Musk told FOX Business’ Larry Kudlow earlier in the week that his aerospace company is “bringing them back in a few weeks.”
In collaboration with NASA, SpaceX is scheduled Wednesday evening to launch its Dragon spacecraft and Falcon 9 rocket from the U.S. space agency’s Kennedy Space Center for the Crew-10 Mission bound for the International Space Station orbiting some 250 miles above Earth.
That mission, transporting a four-person crew meant to replace NASA’s Crew-9 currently on the ISS, is expected to usher in Wilmore and Williams’ long-awaited homecoming.

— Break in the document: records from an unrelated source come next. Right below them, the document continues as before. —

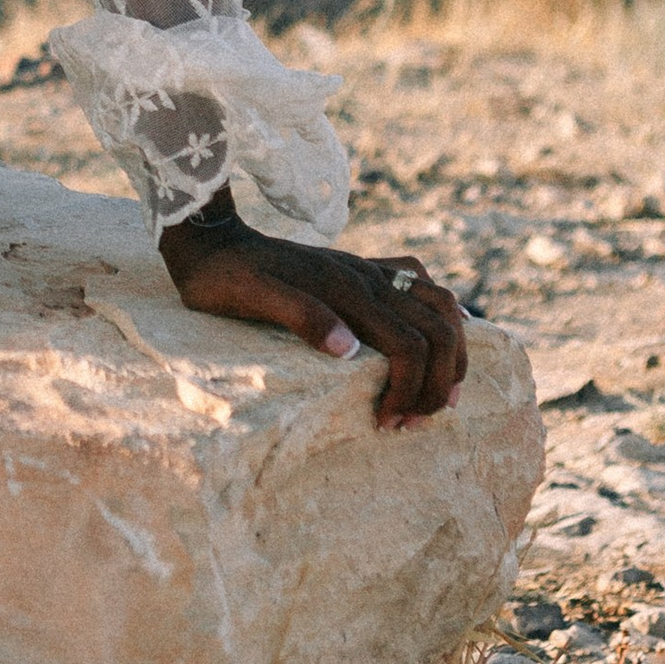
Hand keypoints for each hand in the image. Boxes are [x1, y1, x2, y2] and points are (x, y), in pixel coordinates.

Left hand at [157, 196, 465, 429]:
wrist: (212, 239)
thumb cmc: (223, 278)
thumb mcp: (250, 298)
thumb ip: (299, 316)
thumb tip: (347, 350)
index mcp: (346, 289)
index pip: (409, 346)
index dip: (410, 390)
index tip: (387, 424)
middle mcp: (367, 277)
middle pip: (439, 331)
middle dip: (438, 383)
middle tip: (413, 422)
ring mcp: (368, 270)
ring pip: (442, 306)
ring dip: (452, 353)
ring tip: (440, 395)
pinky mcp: (362, 269)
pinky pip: (421, 284)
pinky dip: (443, 314)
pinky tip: (442, 337)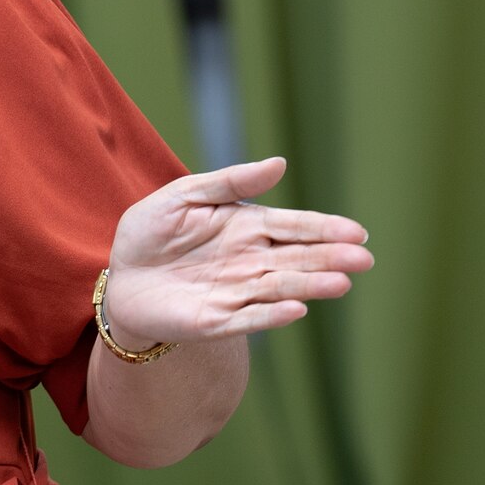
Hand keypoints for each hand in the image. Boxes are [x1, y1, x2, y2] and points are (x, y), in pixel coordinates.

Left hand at [104, 157, 370, 348]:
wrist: (121, 276)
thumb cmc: (152, 231)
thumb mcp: (185, 195)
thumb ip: (231, 182)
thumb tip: (280, 164)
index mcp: (247, 227)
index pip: (294, 226)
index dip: (325, 229)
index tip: (357, 232)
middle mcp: (250, 261)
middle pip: (297, 258)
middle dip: (331, 258)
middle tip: (364, 258)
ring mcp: (236, 292)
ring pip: (281, 288)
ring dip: (310, 286)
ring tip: (340, 283)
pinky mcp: (217, 320)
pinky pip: (248, 318)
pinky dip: (271, 315)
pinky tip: (295, 309)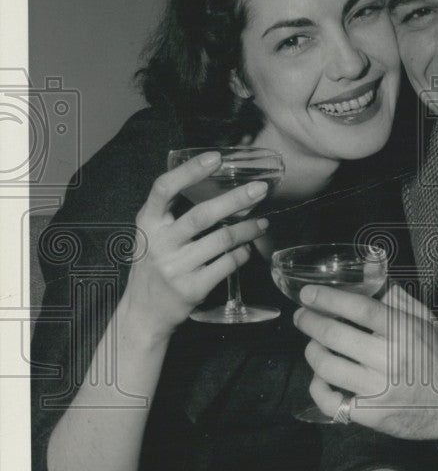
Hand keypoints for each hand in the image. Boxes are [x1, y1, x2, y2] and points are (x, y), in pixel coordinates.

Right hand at [123, 151, 268, 340]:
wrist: (142, 313)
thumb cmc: (154, 266)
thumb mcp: (152, 236)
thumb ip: (172, 214)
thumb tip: (219, 186)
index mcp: (147, 223)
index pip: (164, 189)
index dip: (190, 171)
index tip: (217, 157)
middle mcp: (158, 243)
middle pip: (202, 215)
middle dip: (236, 199)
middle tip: (261, 189)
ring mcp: (175, 268)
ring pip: (222, 240)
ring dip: (248, 229)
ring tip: (262, 224)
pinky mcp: (191, 288)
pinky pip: (227, 264)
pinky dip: (242, 254)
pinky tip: (247, 249)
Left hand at [294, 284, 437, 449]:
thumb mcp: (426, 320)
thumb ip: (395, 296)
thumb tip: (368, 271)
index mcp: (403, 331)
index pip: (358, 308)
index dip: (327, 298)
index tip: (308, 294)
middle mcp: (389, 360)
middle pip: (335, 336)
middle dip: (310, 322)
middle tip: (302, 316)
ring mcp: (379, 390)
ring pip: (328, 367)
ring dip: (312, 352)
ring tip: (313, 345)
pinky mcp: (372, 415)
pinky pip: (332, 402)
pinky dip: (318, 388)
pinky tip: (320, 379)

The two astronauts have spent over nine months on the International Space Station since arriving there June 6 last year. NASA had originally planned for Wilmore and Williams’ time at the ISS to only last about a week.
Boeing’s Starliner spacecraft had transported the pair of astronauts from Earth to the ISS. However, it ended up coming back to Earth unmanned in September.
In August, when NASA announced the spacecraft would return without Wilmore and Williams onboard, the space agency said the spacecraft’s unmanned return would let it and Boeing “continue to gather testing data on Starliner during its upcoming flight home, while also not accepting more risk than necessary for its crew” after Starliner had “helium leaks” and “issues with the spacecraft reaction control thrusters” while docking with the ISS in June.
The two astronauts became part of the Expedition 71/72 crews, with NASA saying at the time that it was aiming to return them to Earth alongside two members of the SpaceX Crew-9 mission in early 2025.